The concept also appears at the beginning of Chapter 1 of First Things First by Stephen Covey, A. Roger Merrill, and Rebecca R. Merrill.1 Here the words “best” and “good” are in quotation marks, leading me to wonder what philosophical distinction the authors could be making. (A few pages later, the sentence does appear without quotation marks.) In Covey’s book, what is best seems to align with the “non-urgent but important” items in quadrant II of his four-quadrant scheme.
Yet another place I found the idea was in a proverb dictionary, in this case inverted: “Good is the enemy of the best, The. Meaning that one may rest satisfied with what is acceptable instead of striving for the truly excellent. 1912: J. Kelman, Thoughts on Things Eternal, 108...”2
Wisdom lies in this philosophy, yet three strong counterarguments strike me. In his 1772 poem “La Begueule,” Voltaire quotes a line from an “unnamed Italian sage” that translates literally from the French (“Le mieux est l'ennemi du bien”) to “The best is the enemy of the good” (my emphasis).3 What this sentiment points to is that in striving for the best (Voltaire’s word “le mieux” is often translated as “perfect”), a person can pass over one or even several good enough results and ultimately end up with something less than good, or nothing at all. This is the bane of the perfectionist, and often of the procrastinator.
Another counterargument is that it is often difficult, if not impossible, to determine what is the best choice out of multiple choices. This is related to the third objection, which is that sometimes there may simply be no best choice, that as far as it is possible to tell, two or more choices—choices leading to two or more outcomes, I suppose—are of equal desirability. Do I want trimmer abs or do I want to enjoy more delicious food? I really don’t know what is best. It seems they both could be. They will both make me happy in multiple ways. And yes, they seem to be mutually exclusive, unless I want to exercise substantially more.
Despite these counterarguments, it seems to me that people who take their health or physical prowess seriously would benefit from less settling with what’s good, to use Jerry Rice’s words. If my failure point for dead lift is nine reps at 170 pounds, doing eight reps is good—very good, in fact. But the best I can do is nine, and only that quantity will get me to failure and thus optimize my muscle growth. If I run a 5k but fail to give it my all, how can I be satisfied even if I win the race? Even if my time is good enough to win, the people who do their best have won in more important ways.

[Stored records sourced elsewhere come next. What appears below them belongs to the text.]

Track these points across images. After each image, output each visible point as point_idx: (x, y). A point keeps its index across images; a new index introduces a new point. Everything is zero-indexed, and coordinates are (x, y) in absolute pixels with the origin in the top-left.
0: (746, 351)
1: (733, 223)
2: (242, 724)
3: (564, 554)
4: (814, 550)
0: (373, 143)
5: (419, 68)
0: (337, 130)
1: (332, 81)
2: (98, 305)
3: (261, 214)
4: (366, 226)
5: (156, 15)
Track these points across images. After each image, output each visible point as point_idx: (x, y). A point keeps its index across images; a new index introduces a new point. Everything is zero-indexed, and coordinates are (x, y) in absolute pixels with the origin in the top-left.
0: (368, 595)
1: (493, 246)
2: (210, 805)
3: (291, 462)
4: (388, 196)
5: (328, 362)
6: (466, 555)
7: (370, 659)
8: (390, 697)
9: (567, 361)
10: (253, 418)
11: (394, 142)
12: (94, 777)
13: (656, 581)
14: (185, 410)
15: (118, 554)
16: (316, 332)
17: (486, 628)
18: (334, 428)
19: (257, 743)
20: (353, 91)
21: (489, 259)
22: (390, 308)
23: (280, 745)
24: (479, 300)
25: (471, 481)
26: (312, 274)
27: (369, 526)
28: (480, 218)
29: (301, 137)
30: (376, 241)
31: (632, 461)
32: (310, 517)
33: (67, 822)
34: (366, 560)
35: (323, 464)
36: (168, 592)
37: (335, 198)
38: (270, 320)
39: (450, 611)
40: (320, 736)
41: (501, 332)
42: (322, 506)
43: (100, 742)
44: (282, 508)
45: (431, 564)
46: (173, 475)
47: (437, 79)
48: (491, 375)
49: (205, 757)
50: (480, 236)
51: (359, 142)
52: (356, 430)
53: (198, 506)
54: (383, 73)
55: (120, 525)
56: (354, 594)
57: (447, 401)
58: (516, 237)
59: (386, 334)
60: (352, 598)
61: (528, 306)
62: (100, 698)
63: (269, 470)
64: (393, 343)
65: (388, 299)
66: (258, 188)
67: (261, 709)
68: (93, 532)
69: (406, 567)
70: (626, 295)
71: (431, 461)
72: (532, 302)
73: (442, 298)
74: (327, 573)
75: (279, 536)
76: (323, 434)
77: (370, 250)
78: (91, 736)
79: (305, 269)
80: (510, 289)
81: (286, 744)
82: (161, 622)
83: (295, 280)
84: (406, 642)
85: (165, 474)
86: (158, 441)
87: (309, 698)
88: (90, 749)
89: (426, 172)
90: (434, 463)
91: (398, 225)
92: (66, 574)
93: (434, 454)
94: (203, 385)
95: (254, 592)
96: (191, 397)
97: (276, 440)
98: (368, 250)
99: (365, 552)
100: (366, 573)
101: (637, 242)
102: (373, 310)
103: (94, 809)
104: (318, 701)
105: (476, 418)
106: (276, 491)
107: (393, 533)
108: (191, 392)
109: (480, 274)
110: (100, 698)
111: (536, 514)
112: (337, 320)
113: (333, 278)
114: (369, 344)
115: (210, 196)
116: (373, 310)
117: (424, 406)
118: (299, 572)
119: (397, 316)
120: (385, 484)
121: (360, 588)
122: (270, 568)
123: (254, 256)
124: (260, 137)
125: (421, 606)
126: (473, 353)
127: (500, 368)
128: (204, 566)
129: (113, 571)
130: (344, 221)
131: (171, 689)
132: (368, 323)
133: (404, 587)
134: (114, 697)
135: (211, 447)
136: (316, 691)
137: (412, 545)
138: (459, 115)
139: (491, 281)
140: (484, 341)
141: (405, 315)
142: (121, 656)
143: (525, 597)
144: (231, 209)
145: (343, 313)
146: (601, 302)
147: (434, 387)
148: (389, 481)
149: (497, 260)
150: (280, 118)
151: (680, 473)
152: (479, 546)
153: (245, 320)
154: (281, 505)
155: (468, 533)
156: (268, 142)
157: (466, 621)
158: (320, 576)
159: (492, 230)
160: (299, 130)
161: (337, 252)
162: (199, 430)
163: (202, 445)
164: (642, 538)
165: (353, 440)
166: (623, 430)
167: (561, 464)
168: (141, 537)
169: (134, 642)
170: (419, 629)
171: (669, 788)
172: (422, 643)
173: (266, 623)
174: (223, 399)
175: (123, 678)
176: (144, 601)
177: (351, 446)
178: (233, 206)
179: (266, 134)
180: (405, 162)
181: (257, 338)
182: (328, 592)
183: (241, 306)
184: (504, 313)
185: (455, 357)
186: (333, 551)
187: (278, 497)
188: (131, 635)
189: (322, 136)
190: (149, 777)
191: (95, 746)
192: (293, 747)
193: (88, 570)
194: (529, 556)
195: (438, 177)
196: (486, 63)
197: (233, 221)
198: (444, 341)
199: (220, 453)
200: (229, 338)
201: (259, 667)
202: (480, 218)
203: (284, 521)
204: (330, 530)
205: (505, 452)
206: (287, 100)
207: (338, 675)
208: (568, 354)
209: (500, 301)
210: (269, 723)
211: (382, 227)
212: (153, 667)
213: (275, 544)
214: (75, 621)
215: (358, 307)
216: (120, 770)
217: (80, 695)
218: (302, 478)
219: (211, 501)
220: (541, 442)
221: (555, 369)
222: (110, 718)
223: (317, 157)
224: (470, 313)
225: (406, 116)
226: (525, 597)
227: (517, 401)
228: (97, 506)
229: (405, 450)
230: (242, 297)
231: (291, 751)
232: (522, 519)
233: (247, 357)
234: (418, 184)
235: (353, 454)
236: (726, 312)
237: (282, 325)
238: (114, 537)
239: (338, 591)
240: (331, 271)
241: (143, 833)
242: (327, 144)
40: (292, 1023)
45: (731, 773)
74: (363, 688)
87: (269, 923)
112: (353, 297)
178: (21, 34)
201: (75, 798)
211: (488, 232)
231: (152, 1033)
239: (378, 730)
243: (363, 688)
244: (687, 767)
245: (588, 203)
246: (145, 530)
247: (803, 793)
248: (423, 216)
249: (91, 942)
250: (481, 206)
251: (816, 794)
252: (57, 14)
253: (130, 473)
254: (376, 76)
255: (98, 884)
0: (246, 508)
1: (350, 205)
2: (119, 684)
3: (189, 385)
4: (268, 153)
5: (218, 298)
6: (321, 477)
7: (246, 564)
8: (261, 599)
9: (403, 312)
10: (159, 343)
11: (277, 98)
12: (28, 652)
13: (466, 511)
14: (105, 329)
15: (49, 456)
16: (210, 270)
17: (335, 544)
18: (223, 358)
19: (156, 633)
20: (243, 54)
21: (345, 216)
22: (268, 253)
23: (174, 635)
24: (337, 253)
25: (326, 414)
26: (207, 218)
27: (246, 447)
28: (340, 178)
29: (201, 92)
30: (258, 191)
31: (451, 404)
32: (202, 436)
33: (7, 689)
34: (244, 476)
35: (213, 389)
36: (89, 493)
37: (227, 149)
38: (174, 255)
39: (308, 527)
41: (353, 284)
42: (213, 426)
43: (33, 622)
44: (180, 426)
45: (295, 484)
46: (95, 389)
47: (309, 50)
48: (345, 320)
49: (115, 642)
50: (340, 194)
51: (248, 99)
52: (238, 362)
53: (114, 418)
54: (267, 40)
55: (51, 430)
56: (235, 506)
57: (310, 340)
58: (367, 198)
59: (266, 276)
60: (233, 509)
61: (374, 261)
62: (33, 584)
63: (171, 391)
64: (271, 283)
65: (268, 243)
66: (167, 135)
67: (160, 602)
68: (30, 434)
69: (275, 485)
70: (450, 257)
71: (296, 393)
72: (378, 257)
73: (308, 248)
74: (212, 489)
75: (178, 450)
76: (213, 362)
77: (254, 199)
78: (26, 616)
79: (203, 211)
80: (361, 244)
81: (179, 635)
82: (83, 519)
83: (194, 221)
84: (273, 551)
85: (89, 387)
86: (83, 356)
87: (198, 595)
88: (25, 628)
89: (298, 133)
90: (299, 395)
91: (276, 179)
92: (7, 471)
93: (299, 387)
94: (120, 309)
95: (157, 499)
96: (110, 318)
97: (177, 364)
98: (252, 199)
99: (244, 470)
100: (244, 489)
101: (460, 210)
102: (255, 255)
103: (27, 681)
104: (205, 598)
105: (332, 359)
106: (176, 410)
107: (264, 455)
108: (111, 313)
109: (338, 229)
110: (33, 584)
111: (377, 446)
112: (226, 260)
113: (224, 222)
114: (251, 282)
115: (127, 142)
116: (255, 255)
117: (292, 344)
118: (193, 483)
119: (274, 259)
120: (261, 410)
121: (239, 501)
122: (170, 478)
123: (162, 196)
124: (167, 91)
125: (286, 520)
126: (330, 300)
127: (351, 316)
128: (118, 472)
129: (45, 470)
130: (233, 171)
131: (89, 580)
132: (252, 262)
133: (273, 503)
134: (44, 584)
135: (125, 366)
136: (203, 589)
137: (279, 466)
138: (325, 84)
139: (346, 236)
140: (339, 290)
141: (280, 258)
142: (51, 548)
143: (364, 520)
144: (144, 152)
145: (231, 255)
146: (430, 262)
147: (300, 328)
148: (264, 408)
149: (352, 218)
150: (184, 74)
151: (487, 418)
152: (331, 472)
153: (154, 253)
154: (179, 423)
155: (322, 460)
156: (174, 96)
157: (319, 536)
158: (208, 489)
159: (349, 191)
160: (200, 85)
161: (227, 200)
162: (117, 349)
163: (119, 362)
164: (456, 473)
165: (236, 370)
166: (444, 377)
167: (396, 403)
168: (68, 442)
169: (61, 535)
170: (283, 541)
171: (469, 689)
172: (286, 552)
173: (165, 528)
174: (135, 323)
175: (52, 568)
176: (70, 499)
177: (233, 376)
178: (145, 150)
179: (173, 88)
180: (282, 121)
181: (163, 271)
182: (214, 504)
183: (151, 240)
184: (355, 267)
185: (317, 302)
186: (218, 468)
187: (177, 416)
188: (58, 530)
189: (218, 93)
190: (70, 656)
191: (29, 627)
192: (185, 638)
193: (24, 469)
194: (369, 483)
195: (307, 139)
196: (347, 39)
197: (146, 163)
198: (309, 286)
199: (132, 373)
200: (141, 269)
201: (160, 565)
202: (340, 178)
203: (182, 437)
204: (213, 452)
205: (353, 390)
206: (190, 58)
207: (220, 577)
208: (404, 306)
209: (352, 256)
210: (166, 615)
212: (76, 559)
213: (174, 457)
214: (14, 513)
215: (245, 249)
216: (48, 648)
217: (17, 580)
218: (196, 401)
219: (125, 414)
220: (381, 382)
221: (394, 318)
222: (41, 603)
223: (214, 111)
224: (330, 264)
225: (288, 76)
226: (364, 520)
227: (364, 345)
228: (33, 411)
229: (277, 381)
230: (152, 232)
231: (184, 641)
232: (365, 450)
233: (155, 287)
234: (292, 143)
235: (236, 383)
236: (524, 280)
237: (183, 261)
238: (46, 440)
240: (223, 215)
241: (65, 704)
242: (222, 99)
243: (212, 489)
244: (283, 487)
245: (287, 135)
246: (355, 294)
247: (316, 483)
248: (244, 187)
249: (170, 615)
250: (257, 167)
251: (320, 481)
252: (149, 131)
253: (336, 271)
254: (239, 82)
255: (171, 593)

Sometimes, unfortunately, it’s not that simple. I have long had goals relating to pull-ups. As my strength has increased my goals have likewise increased. My current goal is to do 10 pull-ups (chin-ups, technically), and it is proving to be quite the challenge. It will take my best effort, I’m beginning to think, to reach this goal. Given this, the decisions I must make are difficult. Should I reduce my cardio and put more of my energy into strength training and rest? This would reduce my overall best level of fitness, but it might be part of my best life to achieve this goal. If I decide to go for it, what combination of strength training and rest is best—and within that, which exercises are best, and at which levels? And so on. Clearly, it would take intense thought, experimentation, and research to determine the answers, and these answers could not be perfect.
But to return to Voltaire, let us not confuse best with perfect. What is more, let us distinguish best from good whenever we can, and strive to determine when good is good enough, and when best is best.
1. Stephen Covey, A. Roger Merrill, and Rebecca R. Merrill, First Things First (New York: Simon and Schuster, 1994).